What is a quality culture?
Life sciences companies today are under tremendous pressure to simultaneously increase profits, reduce the cost of consumer products, and successfully comply with an ever-changing regulatory environment. Some businesses will remain in survival mode- ‘treading’ to keep their heads above water (so to speak) and exhaust their resources quickly. Other businesses have demonstrated that implementing a culture of true quality across the business is the key to unlocking business growth, customer loyalty, and often a smoother path to commercialization.
How do you go about developing a ‘true’ quality culture?
The quality leaders and regulatory experts at the Boston Quality Leaders Forum event had some valuable insights to share with regards to their experiences implementing a quality culture within their own organizations- or that of their clients’.
Amy Card, Senior Director of Quality Operations at Brammer Bio, stressed the importance of developing a quality culture for your business and embedding it throughout the organization. Ms. Card explained:
The Quality team does not own the totality of quality in an organization. A key enabler to instilling a sustainable culture of quality throughout an organization is imparting ownership of quality performance upon all functional areas. And a quality system is only one aspect of the culture- safety, employee engagement, and data integrity are also critical for success as QMS scales to support business growth.

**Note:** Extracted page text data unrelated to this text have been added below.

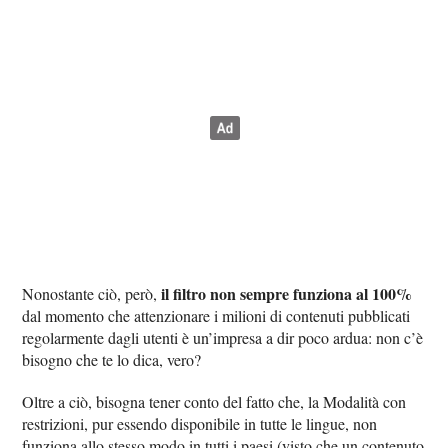
il filtro non sempre funziona al 100%
Nonostante ciò, però,
dal momento che attenzionare i milioni di contenuti pubblicati
regolarmente dagli utenti è un’impresa a dir poco ardua: non c’è
bisogno che te lo dica, vero?
Oltre a ciò, bisogna tener conto del fatto che, la Modalità con
restrizioni, pur essendo disponibile in tutte le lingue, non
funziona allo stesso modo in tutti i paesi (visto che un contenuto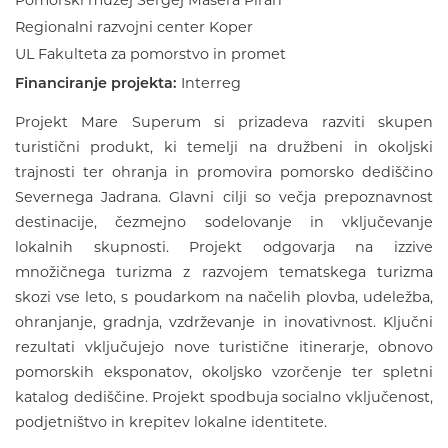
Pomorski muzej Sergej Mašera Piran
Regionalni razvojni center Koper
UL Fakulteta za pomorstvo in promet
Financiranje projekta:
Interreg
Projekt Mare Superum si prizadeva razviti skupen
turistični produkt, ki temelji na družbeni in okoljski
trajnosti ter ohranja in promovira pomorsko dediščino
Severnega Jadrana. Glavni cilji so večja prepoznavnost
destinacije, čezmejno sodelovanje in vključevanje
lokalnih skupnosti. Projekt odgovarja na izzive
množičnega turizma z razvojem tematskega turizma
skozi vse leto, s poudarkom na načelih plovba, udeležba,
ohranjanje, gradnja, vzdrževanje in inovativnost. Ključni
rezultati vključujejo nove turistične itinerarje, obnovo
pomorskih eksponatov, okoljsko vzorčenje ter spletni
katalog dediščine. Projekt spodbuja socialno vključenost,
podjetništvo in krepitev lokalne identitete.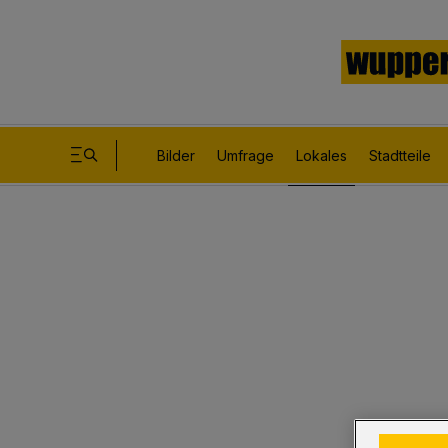
Bilder
Umfrage
Lokales
Stadtteile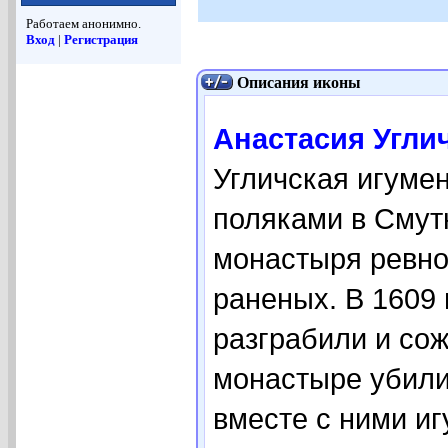
Работаем анонимно.
Вход
|
Регистрация
Описания иконы
Анастасия Углич
Угличская игумен
поляками в Смут
монастыря ревно
раненых. В 1609 
разграбили и сож
монастыре убили
вместе с ними и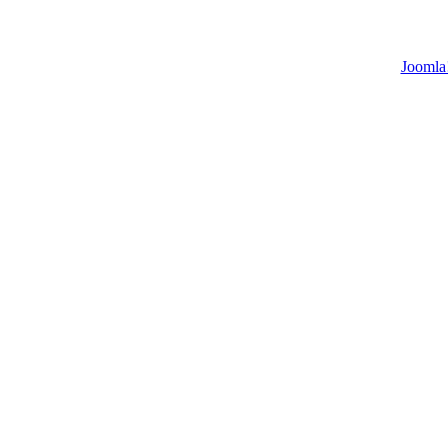
Joomla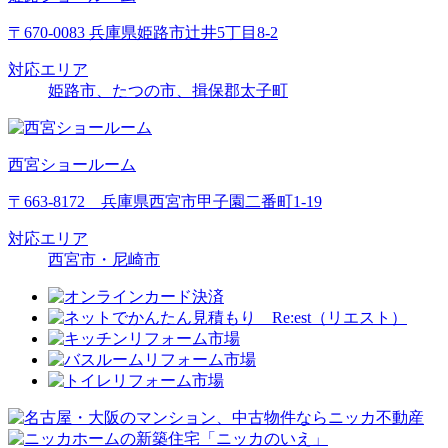
〒670-0083 兵庫県姫路市辻井5丁目8-2
対応エリア
姫路市、たつの市、揖保郡太子町
西宮ショールーム
〒663-8172 兵庫県西宮市甲子園二番町1-19
対応エリア
西宮市・尼崎市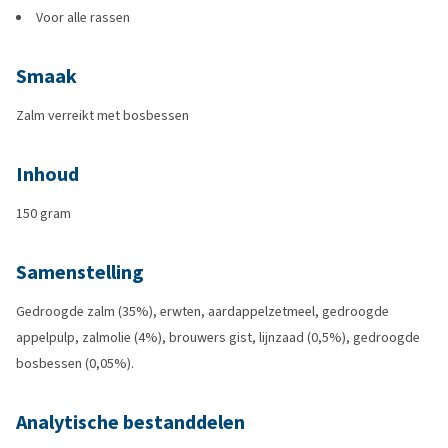
Voor alle rassen
Smaak
Zalm verreikt met bosbessen
Inhoud
150 gram
Samenstelling
Gedroogde zalm (35%), erwten, aardappelzetmeel, gedroogde
appelpulp, zalmolie (4%), brouwers gist, lijnzaad (0,5%), gedroogde
bosbessen (0,05%).
Analytische bestanddelen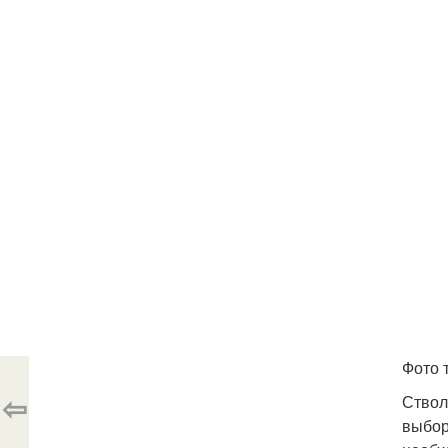
Фото 
⇦
Ствол
выбор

Danielle Feingold of the Baim Institute added to Ms. Card’s advice above and stressed the importance of establishing shared quality KPIs with other lines of business. Feingold suggested that “Building a culture of quality requires accountability and and an eQMS has been helpful in establishing and enforcing the quality KPIs.”
The majority agreed that many early stage life sciences companies fall onto a dangerous path to becoming a reactive, box- checking quality culture.

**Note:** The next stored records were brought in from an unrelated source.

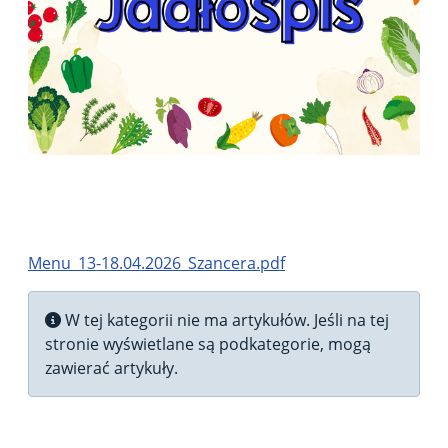
Menu_13-18.04.2026_Szancera.pdf
Informacja
W tej kategorii nie ma artykułów. Jeśli na tej
stronie wyświetlane są podkategorie, mogą
zawierać artykuły.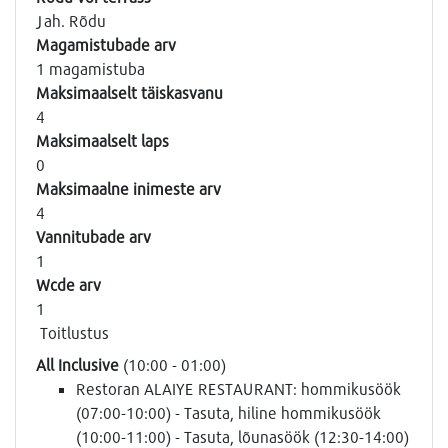
Jah. Rõdu
Magamistubade arv
1 magamistuba
Maksimaalselt täiskasvanu
4
Maksimaalselt laps
0
Maksimaalne inimeste arv
4
Vannitubade arv
1
Wcde arv
1
Toitlustus
All Inclusive
(10:00 - 01:00)
Restoran ALAIYE RESTAURANT: hommikusöök
(07:00-10:00) - Tasuta, hiline hommikusöök
(10:00-11:00) - Tasuta, lõunasöök (12:30-14:00)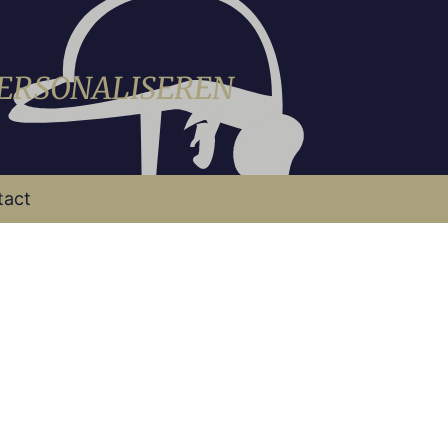
PERSONALISEREN
tact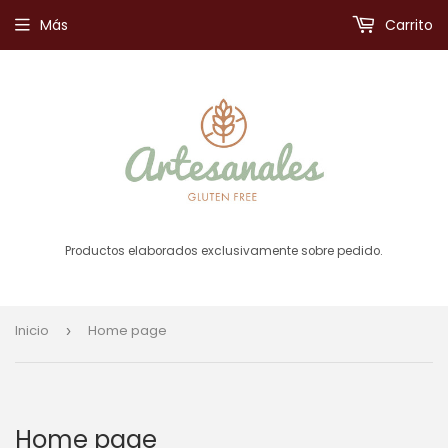
Más
Carrito
Productos elaborados exclusivamente sobre pedido.
Inicio
Home page
›
Home page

Judy Carmody, an independent Quality Consultant, believes that “The huge misnomer is that Qualification is just validation light. Every emerging life sciences company with the exception of one that will go through a phase 1 program should aim to exceed the expectations and quality standards required of a phase 3 company in order to develop a true risk-based approach and avoid the box-checking culture.”

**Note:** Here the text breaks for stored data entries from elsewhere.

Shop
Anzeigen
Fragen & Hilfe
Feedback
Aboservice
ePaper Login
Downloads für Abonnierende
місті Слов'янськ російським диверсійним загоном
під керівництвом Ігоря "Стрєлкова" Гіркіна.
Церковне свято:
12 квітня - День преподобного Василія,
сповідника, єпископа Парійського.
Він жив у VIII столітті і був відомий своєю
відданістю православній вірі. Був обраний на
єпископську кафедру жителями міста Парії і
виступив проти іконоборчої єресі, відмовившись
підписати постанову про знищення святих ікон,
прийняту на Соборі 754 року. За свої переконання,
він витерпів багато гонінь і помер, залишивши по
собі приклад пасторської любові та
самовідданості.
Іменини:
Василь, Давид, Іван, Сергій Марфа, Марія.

Kirsten Peterson of Tracelink suggested that a quality manual is a key deliverable that sums up a company’s current approach to quality, it’s applicable to all stages and it should be required reading for all staff. Others echoed the sentiment-- likening it to a corporate mission statement.
Debra Weiss from the Bill and Melinda Gates Medical Research Institute indicated that even at early stages good practices start to drive culture-- for instance a basic policy/hierarchy for document provides organization and control that all employees grow accustomed to organically, which is preferable to trying to switch to formal approach after years of freedom. And even an approach that documented Quality Technical Agreements with critical vendors/contractors and even between internal sites again provide good structure and signalling to your intent. These aren’t difficult to deploy but pay dividends later.
Is a quality culture mandated?
The answer here is a strong MAYBE. While the FDA (2018) policies state that “it is the role of management with executive responsibility to create a quality culture where employees understand that data integrity is an organizational core value and employees are encouraged to identify and promptly report data integrity issues”- interpretation is left to the discretion of the company itself. The guidance document by its own admission “contains nonbinding recommendations” and states that “the use of the word ‘should’ in Agency guidances means that something is suggested or recommended, but not required.”
Hence, for the time being, it is up to the leadership team to partner with the Quality leaders in the organization to determine what entails a quality culture for their unique business and how best to implement it, measure success, and scale it for growth.